Records from a dataset
****

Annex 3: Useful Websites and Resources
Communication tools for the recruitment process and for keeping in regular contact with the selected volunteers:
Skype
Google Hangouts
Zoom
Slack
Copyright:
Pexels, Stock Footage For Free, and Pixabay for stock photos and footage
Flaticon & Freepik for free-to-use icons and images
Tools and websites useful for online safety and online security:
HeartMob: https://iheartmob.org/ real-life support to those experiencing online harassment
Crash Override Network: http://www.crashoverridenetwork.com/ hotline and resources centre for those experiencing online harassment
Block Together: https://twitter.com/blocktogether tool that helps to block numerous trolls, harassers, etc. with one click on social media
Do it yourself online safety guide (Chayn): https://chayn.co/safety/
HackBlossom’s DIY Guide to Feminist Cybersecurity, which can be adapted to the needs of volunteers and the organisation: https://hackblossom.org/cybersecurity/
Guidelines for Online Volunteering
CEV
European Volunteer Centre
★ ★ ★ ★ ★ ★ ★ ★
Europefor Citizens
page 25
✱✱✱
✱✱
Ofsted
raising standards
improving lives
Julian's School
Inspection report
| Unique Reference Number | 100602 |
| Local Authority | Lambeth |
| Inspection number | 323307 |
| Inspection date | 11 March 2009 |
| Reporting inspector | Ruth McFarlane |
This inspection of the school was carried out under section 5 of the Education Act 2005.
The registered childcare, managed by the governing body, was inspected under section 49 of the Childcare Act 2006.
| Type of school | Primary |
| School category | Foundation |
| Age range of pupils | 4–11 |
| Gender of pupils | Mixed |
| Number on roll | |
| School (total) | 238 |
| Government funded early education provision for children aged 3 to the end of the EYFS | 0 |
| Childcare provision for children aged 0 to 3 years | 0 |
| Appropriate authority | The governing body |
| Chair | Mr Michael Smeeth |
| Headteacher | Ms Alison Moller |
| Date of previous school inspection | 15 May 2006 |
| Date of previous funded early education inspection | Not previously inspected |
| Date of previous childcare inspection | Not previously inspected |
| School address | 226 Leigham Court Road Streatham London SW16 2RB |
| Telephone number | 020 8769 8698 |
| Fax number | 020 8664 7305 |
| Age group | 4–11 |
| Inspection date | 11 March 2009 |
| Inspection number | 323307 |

****

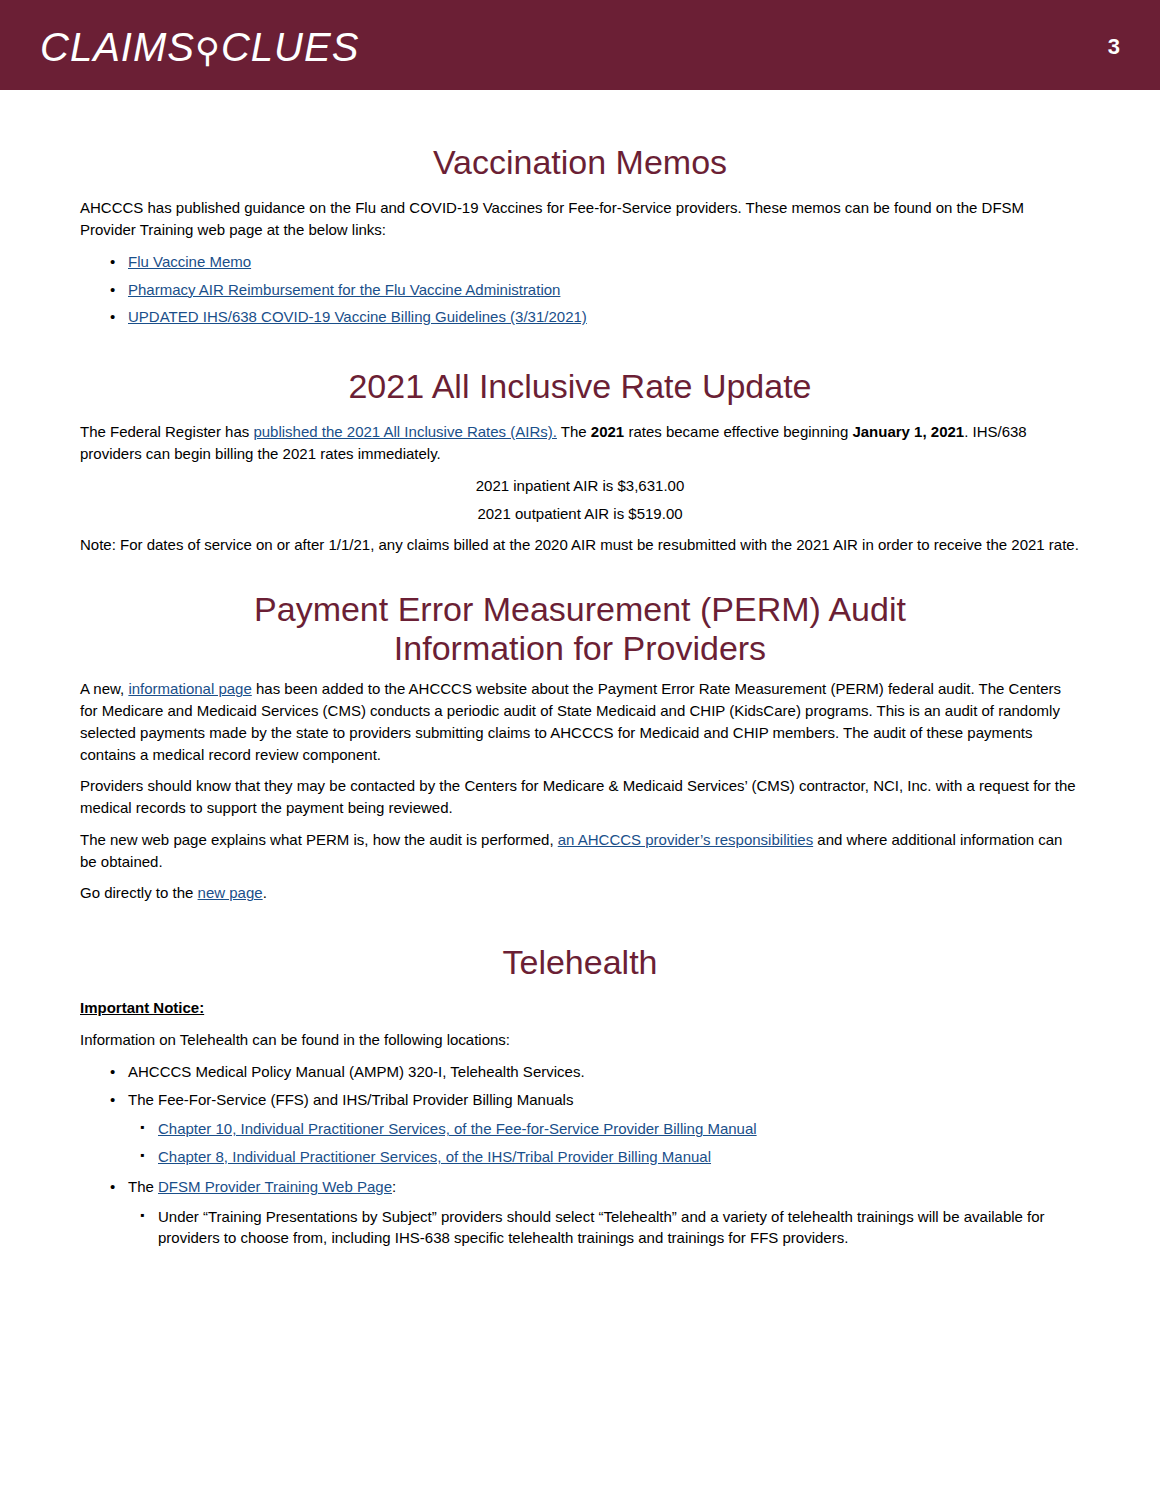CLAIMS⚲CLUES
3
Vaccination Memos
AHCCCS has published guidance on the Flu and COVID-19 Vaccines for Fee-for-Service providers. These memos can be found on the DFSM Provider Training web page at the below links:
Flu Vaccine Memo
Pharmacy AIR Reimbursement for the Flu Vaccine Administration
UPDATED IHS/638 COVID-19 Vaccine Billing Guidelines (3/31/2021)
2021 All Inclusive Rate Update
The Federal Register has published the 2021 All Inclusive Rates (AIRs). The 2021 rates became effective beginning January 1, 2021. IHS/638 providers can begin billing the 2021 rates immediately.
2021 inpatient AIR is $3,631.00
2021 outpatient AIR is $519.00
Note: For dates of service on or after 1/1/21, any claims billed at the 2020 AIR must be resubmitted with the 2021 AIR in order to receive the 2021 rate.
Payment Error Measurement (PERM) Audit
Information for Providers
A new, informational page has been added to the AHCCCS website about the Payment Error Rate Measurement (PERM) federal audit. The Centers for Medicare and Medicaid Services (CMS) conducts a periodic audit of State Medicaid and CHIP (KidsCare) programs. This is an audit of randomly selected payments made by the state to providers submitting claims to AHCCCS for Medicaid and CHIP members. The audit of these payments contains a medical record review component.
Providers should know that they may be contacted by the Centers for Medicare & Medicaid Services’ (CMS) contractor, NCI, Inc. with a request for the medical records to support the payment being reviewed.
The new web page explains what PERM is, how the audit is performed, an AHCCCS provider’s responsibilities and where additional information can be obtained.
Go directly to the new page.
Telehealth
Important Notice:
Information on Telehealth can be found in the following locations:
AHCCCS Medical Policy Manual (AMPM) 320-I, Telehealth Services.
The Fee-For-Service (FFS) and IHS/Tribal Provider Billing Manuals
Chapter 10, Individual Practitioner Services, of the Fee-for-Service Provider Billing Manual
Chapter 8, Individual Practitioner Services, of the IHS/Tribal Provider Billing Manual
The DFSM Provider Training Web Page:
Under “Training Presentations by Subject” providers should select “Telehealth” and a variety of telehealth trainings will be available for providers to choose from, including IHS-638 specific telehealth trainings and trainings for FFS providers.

****

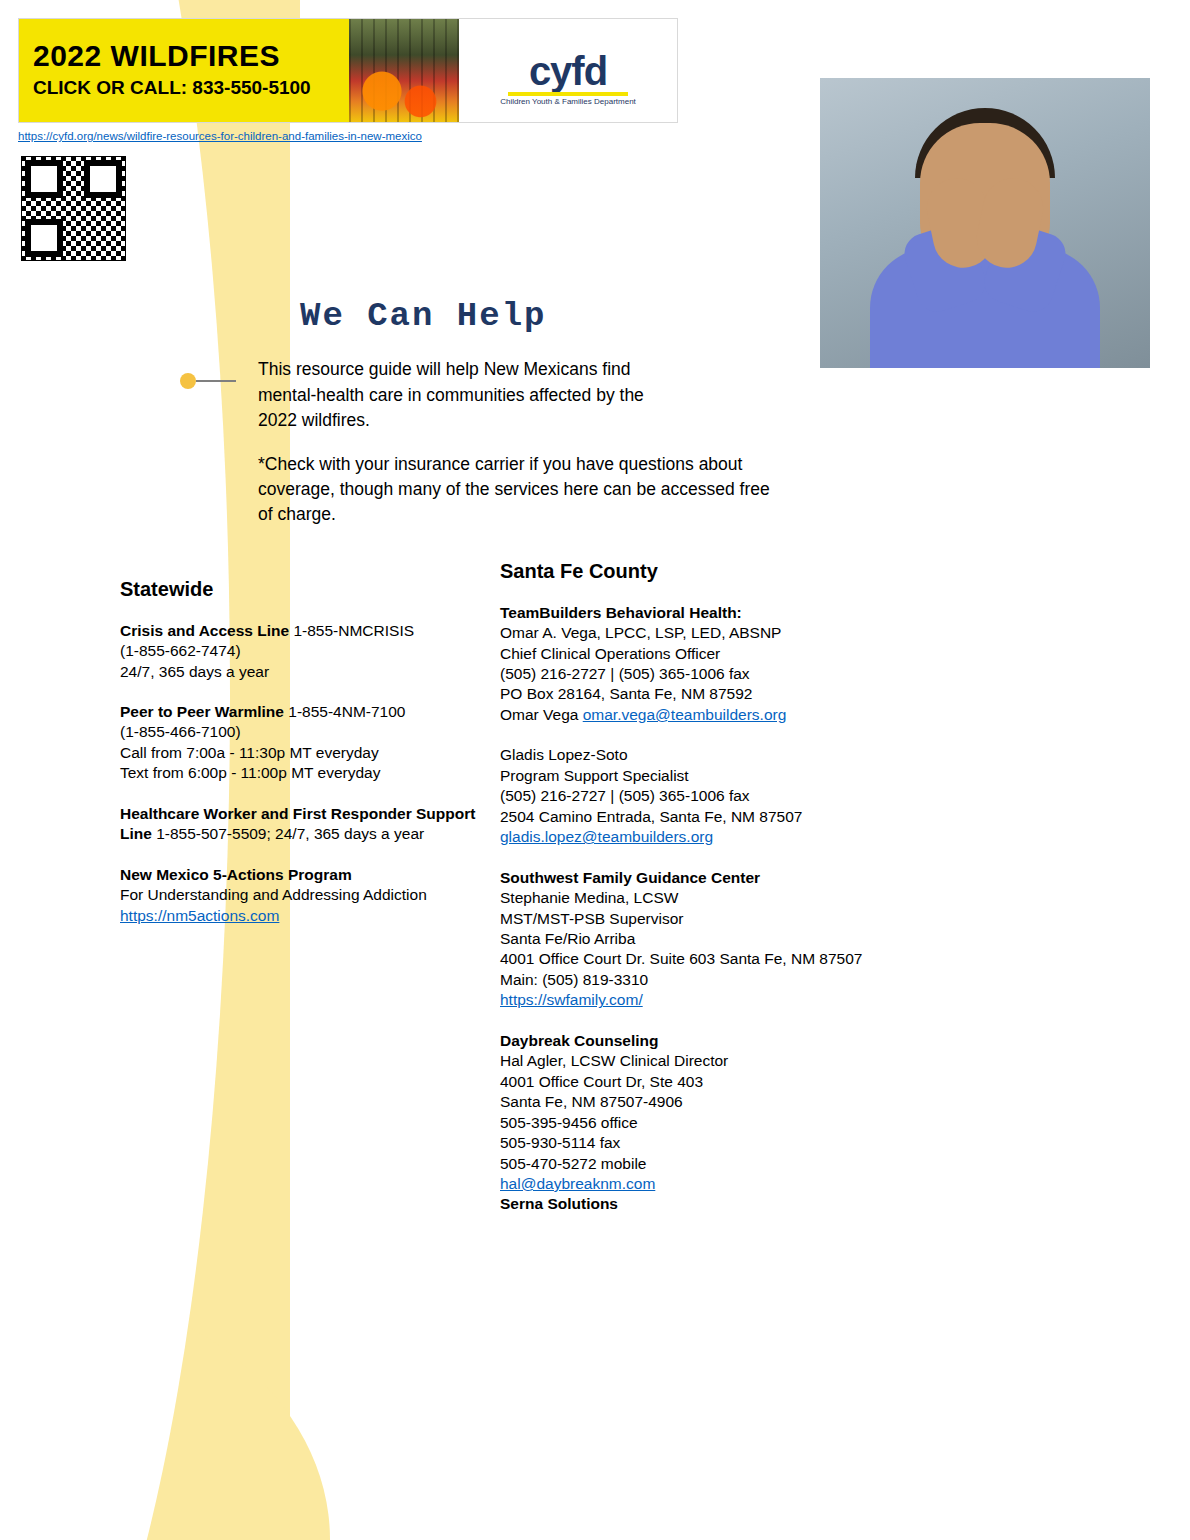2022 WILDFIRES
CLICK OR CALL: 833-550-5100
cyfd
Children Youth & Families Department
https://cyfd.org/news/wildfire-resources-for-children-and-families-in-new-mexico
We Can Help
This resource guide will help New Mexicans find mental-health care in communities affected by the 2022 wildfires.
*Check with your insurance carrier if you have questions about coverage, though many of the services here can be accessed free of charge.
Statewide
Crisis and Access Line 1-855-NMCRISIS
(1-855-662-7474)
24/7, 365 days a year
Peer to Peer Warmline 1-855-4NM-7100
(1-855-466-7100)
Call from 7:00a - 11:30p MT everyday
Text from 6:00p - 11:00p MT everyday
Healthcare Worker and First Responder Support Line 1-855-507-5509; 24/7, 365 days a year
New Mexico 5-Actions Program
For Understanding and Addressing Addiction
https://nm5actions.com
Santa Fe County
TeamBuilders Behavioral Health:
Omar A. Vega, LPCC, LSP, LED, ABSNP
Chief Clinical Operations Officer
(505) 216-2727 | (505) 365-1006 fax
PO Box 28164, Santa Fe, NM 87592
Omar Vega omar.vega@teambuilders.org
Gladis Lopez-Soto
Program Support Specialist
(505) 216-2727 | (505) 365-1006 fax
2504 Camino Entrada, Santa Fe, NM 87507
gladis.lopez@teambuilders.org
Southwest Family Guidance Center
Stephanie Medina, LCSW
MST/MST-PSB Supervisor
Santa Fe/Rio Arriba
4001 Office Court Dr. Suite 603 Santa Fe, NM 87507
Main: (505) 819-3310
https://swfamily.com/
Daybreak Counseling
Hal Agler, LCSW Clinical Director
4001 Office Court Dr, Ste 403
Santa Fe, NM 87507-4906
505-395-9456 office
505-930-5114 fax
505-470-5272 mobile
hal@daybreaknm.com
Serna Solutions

****

_WHAT THIS TASK INVOLVES_:
Could you retype exactly the lines above, starting at the line that contains "(1-855-662-7474)" and ending at the line that contains "Serna Solutions", and nothing more?

_EXERCISE RESPONSE_:
(1-855-662-7474)
24/7, 365 days a year
Peer to Peer Warmline 1-855-4NM-7100
(1-855-466-7100)
Call from 7:00a - 11:30p MT everyday
Text from 6:00p - 11:00p MT everyday
Healthcare Worker and First Responder Support Line 1-855-507-5509; 24/7, 365 days a year
New Mexico 5-Actions Program
For Understanding and Addressing Addiction
https://nm5actions.com
Santa Fe County
TeamBuilders Behavioral Health:
Omar A. Vega, LPCC, LSP, LED, ABSNP
Chief Clinical Operations Officer
(505) 216-2727 | (505) 365-1006 fax
PO Box 28164, Santa Fe, NM 87592
Omar Vega omar.vega@teambuilders.org
Gladis Lopez-Soto
Program Support Specialist
(505) 216-2727 | (505) 365-1006 fax
2504 Camino Entrada, Santa Fe, NM 87507
gladis.lopez@teambuilders.org
Southwest Family Guidance Center
Stephanie Medina, LCSW
MST/MST-PSB Supervisor
Santa Fe/Rio Arriba
4001 Office Court Dr. Suite 603 Santa Fe, NM 87507
Main: (505) 819-3310
https://swfamily.com/
Daybreak Counseling
Hal Agler, LCSW Clinical Director
4001 Office Court Dr, Ste 403
Santa Fe, NM 87507-4906
505-395-9456 office
505-930-5114 fax
505-470-5272 mobile
hal@daybreaknm.com
Serna Solutions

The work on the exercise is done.